### The problem:
According to the stroke and heart attack survey, what might explain the rising incidence of cerebro-cardiovascular disease in Korea?

### Page excerpt:

Journal List > Korean Circ J > v.41(5) > 1016692

Kim, Hwang, and Kim: Knowledge of Stroke and Heart Attack Symptoms and Risk Factors Among Rural Elderly People: A Questionnaire Survey

Abstract

Background and Objectives

To determine the level of knowledge of stroke and heart attack (HA) symptoms and risk factors of cardiovascular disease (CVD) in rural elderly people who are at risk for CVD.

Subjects and Methods

A total of 444 adults over the age of 60 living in a rural province of Korea with at least one CVD risk factor participated in this survey.

Results

A total of 72.5% of the participants had hypertension and 28.4% had diabetes, whereas approximately 40% exhibited over two CVD risk factors. The mean knowledge scores for HA symptoms (4.3/9) were lower than scores for stroke symptoms (5.8/9), and the mean knowledge score for risk factors was 7.3/11. Stepwise multiple regression analyses showed that old age, low level of education, and low income level were the determining factors for low knowledge levels of stroke and HA symptoms as well as CVD risk factors. A low perceived risk of stroke or HAs also predicted a low knowledge of CVD risk factors.

Conclusion

Community-wide public campaigns are needed, which are designed to help elderly people in rural areas with low education levels and socioeconomic status at risk for CVD to improve the awareness of stroke and HA.

Introduction

Cerebro-cardiovascular diseases (CVD) such as stroke and ischemic heart disease are the second leading cause of death in Korea. In 2008, death rates from stroke and ischemic heart disease among Koreans were 56.5 and 25.7 per 100,000 people, respectively.1) The incidence rate of stroke in Korea is twice as high as that in Western countries.2) The rising incidence of CVD might be related to an increase in the aging population. The older population ≥65 years of age is 9.9% in Korea, which may increase to 14.3% over the next 10 years.1) For people above the age of 65, stroke and ischemic heart disease have been identified as the 3rd and 4th major reasons for hospitalization, respectively.3) Approximately half of the patients enrolled in the Korean Acute Myocardial Infarction Registry and Korean Stroke Registry were over the age of 65.4)5) Old patients with acute myocardial infarction (AMI) and stroke had a markedly high incidence of in-hospital mortality and an increased length of hospital stay, resulting in higher medical expenses.5-7)

(Stored data entries)
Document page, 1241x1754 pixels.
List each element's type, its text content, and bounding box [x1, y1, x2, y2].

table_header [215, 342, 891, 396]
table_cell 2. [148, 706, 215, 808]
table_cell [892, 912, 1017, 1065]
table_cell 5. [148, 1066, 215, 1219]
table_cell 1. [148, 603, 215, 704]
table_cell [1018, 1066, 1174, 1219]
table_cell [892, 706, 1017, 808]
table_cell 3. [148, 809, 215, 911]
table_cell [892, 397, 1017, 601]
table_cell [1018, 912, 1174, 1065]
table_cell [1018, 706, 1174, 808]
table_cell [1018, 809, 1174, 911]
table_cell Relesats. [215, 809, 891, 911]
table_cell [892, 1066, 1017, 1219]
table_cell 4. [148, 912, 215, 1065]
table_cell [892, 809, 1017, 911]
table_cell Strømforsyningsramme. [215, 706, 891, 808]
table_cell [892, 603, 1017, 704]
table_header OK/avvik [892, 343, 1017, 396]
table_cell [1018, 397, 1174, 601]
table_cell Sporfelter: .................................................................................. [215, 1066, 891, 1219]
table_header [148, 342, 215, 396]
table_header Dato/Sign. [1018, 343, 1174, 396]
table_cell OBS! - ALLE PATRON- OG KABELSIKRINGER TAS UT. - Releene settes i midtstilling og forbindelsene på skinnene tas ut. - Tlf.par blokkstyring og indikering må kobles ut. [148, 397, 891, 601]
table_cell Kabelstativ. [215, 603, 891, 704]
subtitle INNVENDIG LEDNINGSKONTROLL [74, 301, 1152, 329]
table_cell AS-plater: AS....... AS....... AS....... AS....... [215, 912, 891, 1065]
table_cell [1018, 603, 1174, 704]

### Task result:
The survey says the rise might be related to an increase in the aging population. Koreans aged 65 or older make up 9.9% of the population, and that share may grow to 14.3% over the next 10 years.